A different approach on the minimum wage
A few weeks ago, the tip jar, long ubiquitous at coffeehouses everywhere, disappeared at Kopplin's Coffee (2038 Marshall Av., St. Paul, 651-698-0457, www.kopplinscoffee.com).
In its place: Higher wages for employees, funded by higher prices. Co-owner Andrew Kopplin would also add the words "honest prices."
"We've been thinking about this for a while," he said. "How do you make a food-service job resemble other jobs? I don't know restaurants, I only know this coffee shop, but here the amount of money that employees made was at the whim of when customers came into the shop. Which means mornings, more or less. But that's not the only time that there's work to be done."

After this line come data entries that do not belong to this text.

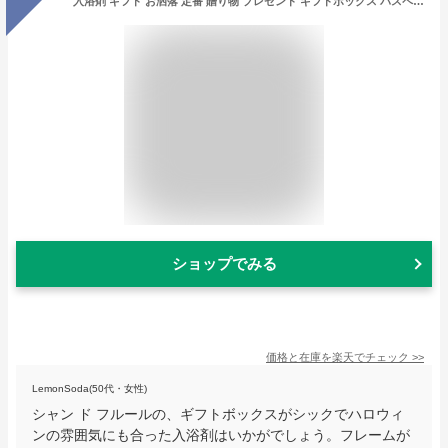
入浴剤 ギフト お洒落 定番 贈り物 プレゼント ギフトボックス バスペタル 母の日 花 花束 お祝い 記念日 記念品 Champ de Fleurs シャン ド フルール OBEGN01 Brise ブリズ Bavard バヴァール Priere プリエール Ciel シエル(仏) ボディケア バス用品 インテリア 日用品雑貨
ショップでみる
価格と在庫を
楽天
でチェック
>>
LemonSoda(50代・女性)
シャン ド フルールの、ギフトボックスがシックでハロウィ
ンの雰囲気にも合った入浴剤はいかがでしょう。フレームが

Kopplin didn't provide specifics, but said that tip-free wages now exceed $9.69 per hour, the figure that Ramsey County has labeled a "living wage" for single adults.
The state's minimum wage is currently $8 an hour. To compensate, the shop's beverage prices increased roughly 20 percent across the board.

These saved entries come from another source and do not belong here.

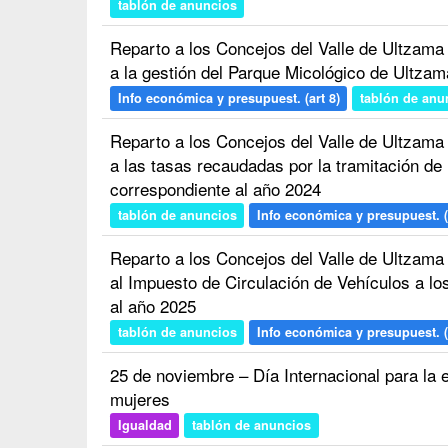
tablón de anuncios
Reparto a los Concejos del Valle de Ultzama
a la gestión del Parque Micológico de Ultza
Info económica y presupuest. (art 8)
tablón de anu
Reparto a los Concejos del Valle de Ultzama
a las tasas recaudadas por la tramitación de
correspondiente al año 2024
tablón de anuncios
Info económica y presupuest. (
Reparto a los Concejos del Valle de Ultzama
al Impuesto de Circulación de Vehículos a lo
al año 2025
tablón de anuncios
Info económica y presupuest. (
25 de noviembre – Día Internacional para la e
mujeres
Igualdad
tablón de anuncios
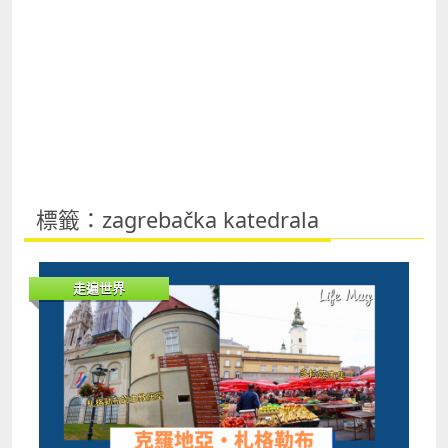
標籤：zagrebačka katedrala
走遍世界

In practical terms, the menu's prices are generally 50 cents to a dollar greater than comparable beverages at a nearby competitor. In other words, roughly what many customers would routinely toss into the tip jar.
"This isn't some pie-in-the-sky project," Kopplin said. "It's not, 'Wouldn't it be cool if we paid a decent wage?' It's actually doable."
Kopplin said that another incentive for the policy change was stability, for both his employees and for the shop's turnover rate.